I reach for his mask, and his hand stops mine just an inch away.

“Get up,” I say again. “I know the way.”

Raker doesn’t question the silver. Maybe he can’t see it. But I can, and I follow it, with desperation scraped from the very bottom of my soul.

And he follows me.

My body is aching. It’s pushing beyond itself. But I never, not once, doubt the silver stranger. For the first time on this quest, hope and peace bloom in my heart. This path is leading somewhere, I know it. I just have to be strong and patient enough to reach the end of it.

I stumble through the forest, fluttering through memories, my mind not strong enough to smother them.

I see my parents. My mother, with her long, brown hair and freckles across her cheeks, and her lips red as cherries.
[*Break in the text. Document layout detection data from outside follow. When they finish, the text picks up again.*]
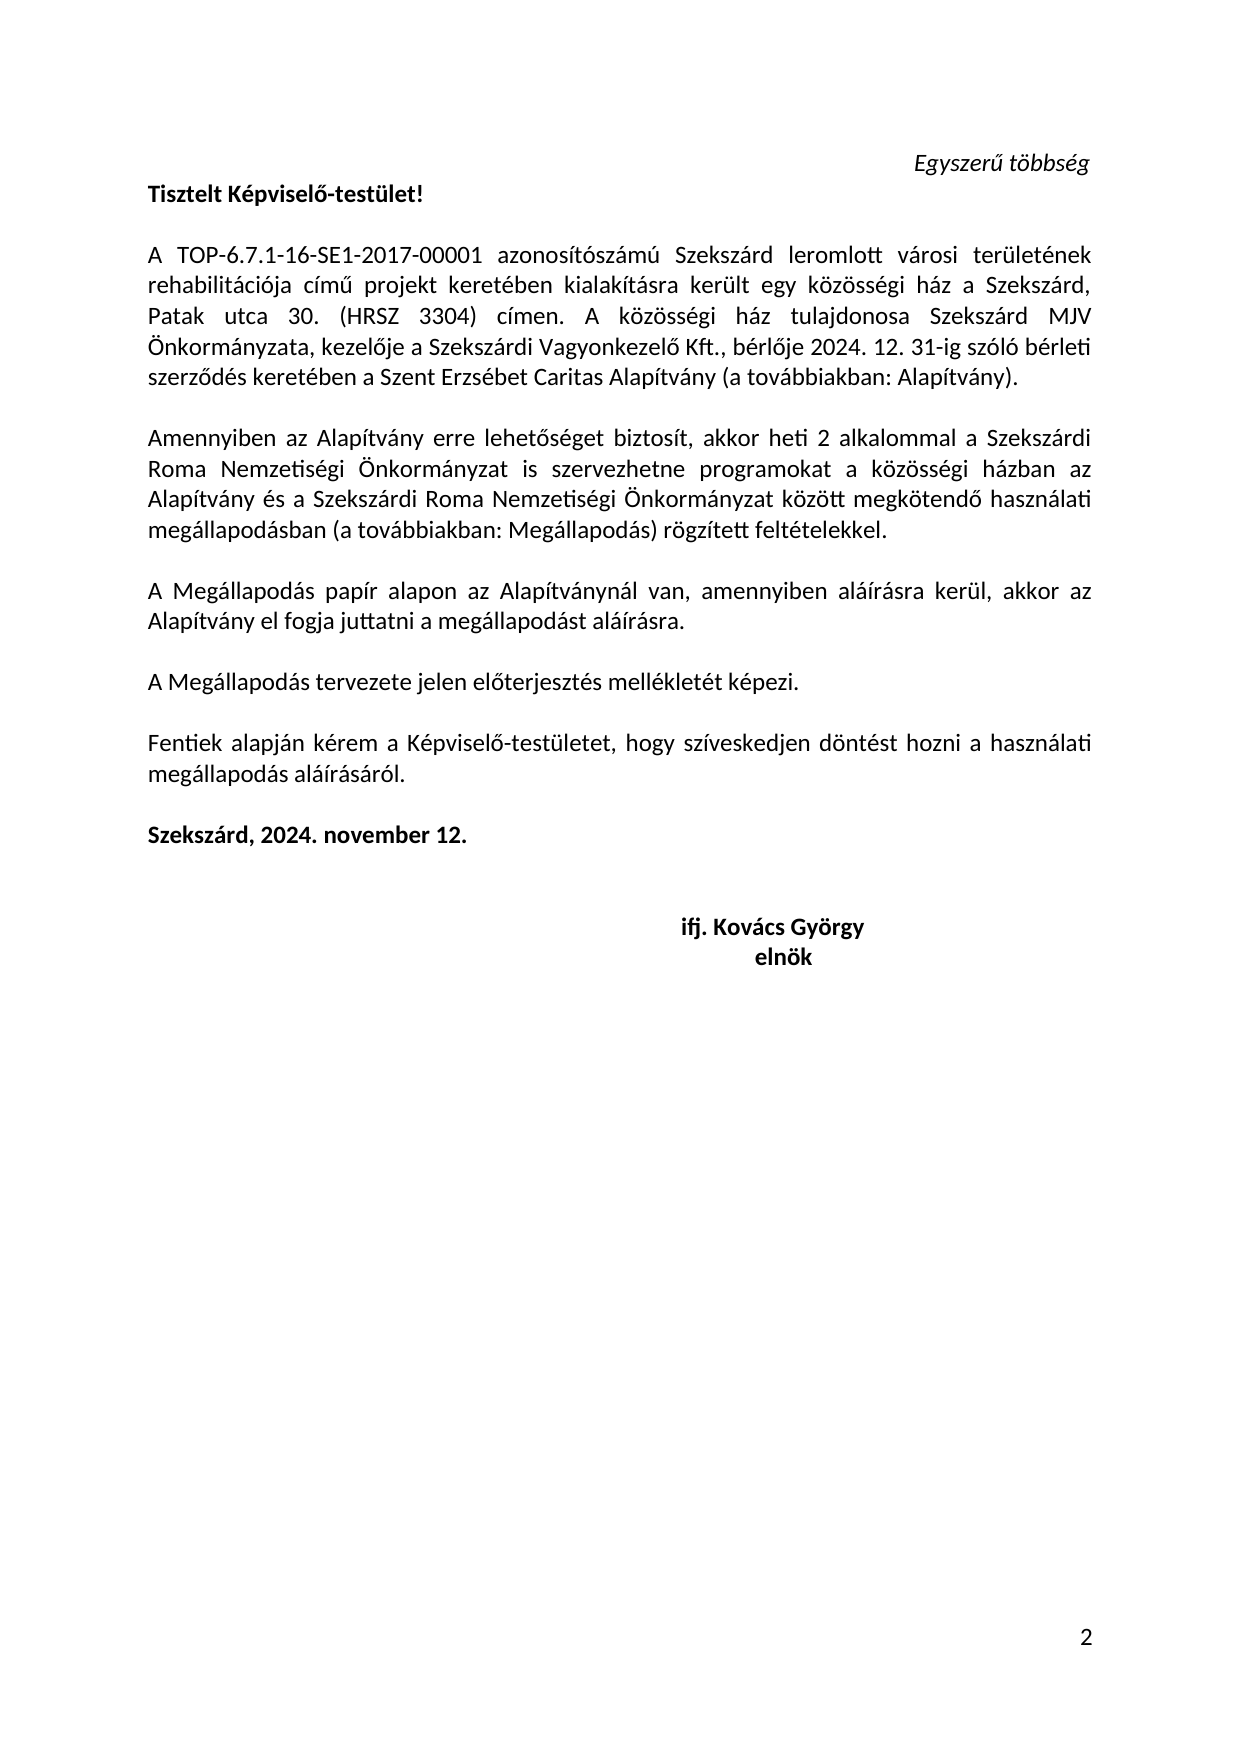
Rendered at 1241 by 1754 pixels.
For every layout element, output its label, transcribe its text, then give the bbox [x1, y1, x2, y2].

text Amennyiben az Alapítvány erre lehetőséget biztosít, akkor heti 2 alkalommal a Szekszárdi Roma Nemzetiségi Önkormányzat is szervezhetne programokat a közösségi házban az Alapítvány és a Szekszárdi Roma Nemzetiségi Önkormányzat között megkötendő használati megállapodásban (a továbbiakban: Megállapodás) rögzített feltételekkel. [148, 422, 1093, 544]
text Fentiek alapján kérem a Képviselő-testületet, hogy szíveskedjen döntést hozni a használati megállapodás aláírásáról. [148, 727, 1093, 788]
text ifj. Kovács György [148, 911, 1093, 941]
text Egyszerű többség [148, 148, 1093, 178]
text Tisztelt Képviselő-testület! [148, 178, 1093, 209]
text elnök [664, 941, 1093, 972]
text A TOP-6.7.1-16-SE1-2017-00001 azonosítószámú Szekszárd leromlott városi területének rehabilitációja című projekt keretében kialakításra került egy közösségi ház a Szekszárd, Patak utca 30. (HRSZ 3304) címen. A közösségi ház tulajdonosa Szekszárd MJV Önkormányzata, kezelője a Szekszárdi Vagyonkezelő Kft., bérlője 2024. 12. 31-ig szóló bérleti szerződés keretében a Szent Erzsébet Caritas Alapítvány (a továbbiakban: Alapítvány). [148, 239, 1093, 392]
text A Megállapodás tervezete jelen előterjesztés mellékletét képezi. [148, 666, 1093, 697]
text A Megállapodás papír alapon az Alapítványnál van, amennyiben aláírásra kerül, akkor az Alapítvány el fogja juttatni a megállapodást aláírásra. [148, 575, 1093, 636]
text Szekszárd, 2024. november 12. [148, 819, 1093, 849]
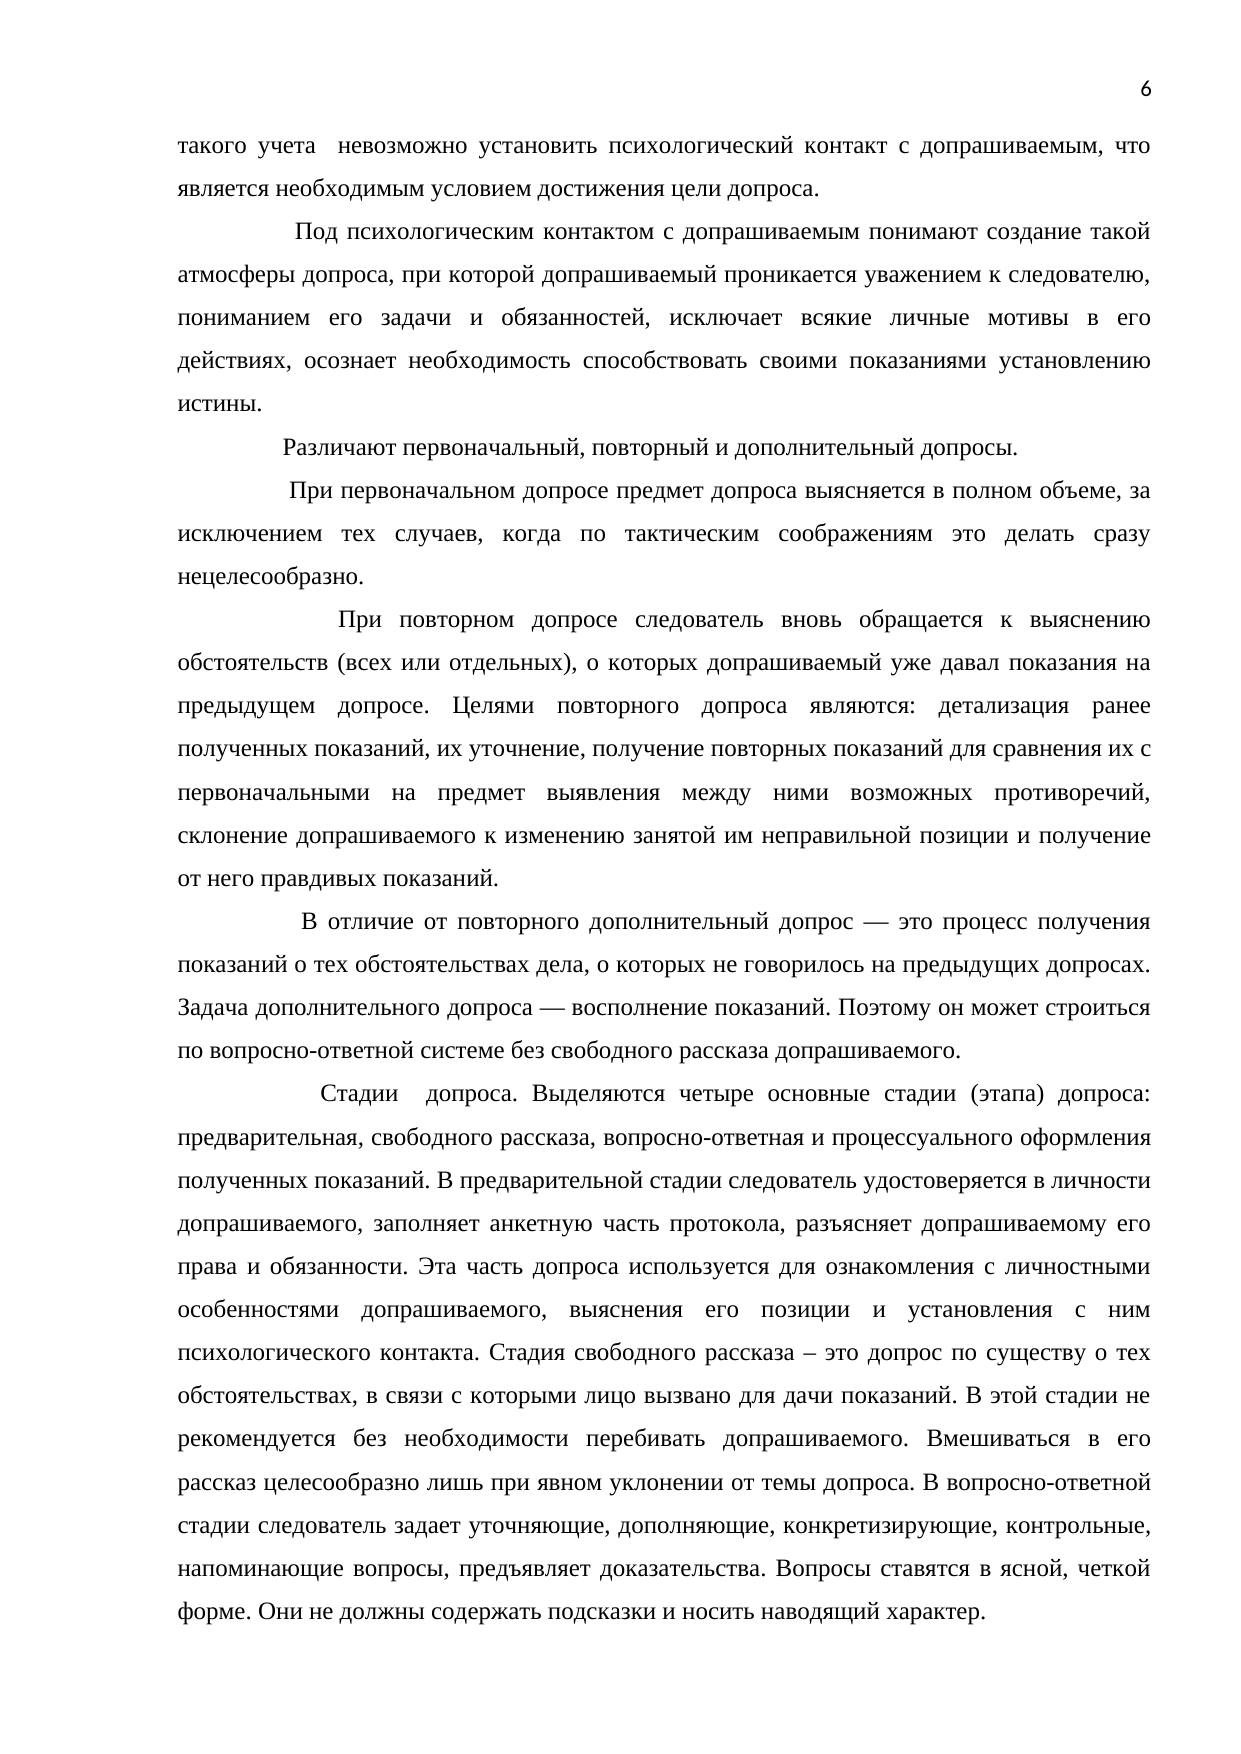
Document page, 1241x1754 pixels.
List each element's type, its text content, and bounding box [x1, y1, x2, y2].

Her dark blue eyes she gave me. I see my father, with his wide smile and the lines around his eyes, because he smiled with his whole face, and laughter poured from him like song.

I remember.

“I remember you,” I whisper to the forest, which might be listening. “I remember, and because of that, you’re not dead yet. You’re with me.”

You’re with me.

I feel them here, helping me take every step. Pushing me forward, like I’m being carried by a wind of all our memories. My mind plays the ones I have left, and they’re alive in my head. Always.

My eyes burn, my limbs are trembling, but I keep going, for them. For them all. For Stellan, on the floorboards.

For my sister.

For my parents, who never left, never gave up trying to save us.

Until the forest begins to twist together.

It starts with the roots. They join like ribbons. Then the branches. They unite in embraces across the forest floor. It keeps going until the woods tangle into a knot that ends at an arched set of gates, twisted from the trees.

Raker falls.

I try to last one more step, for the both of us. My arm reaches toward the doors.

But as I fall, my fingers don’t even brush the lock.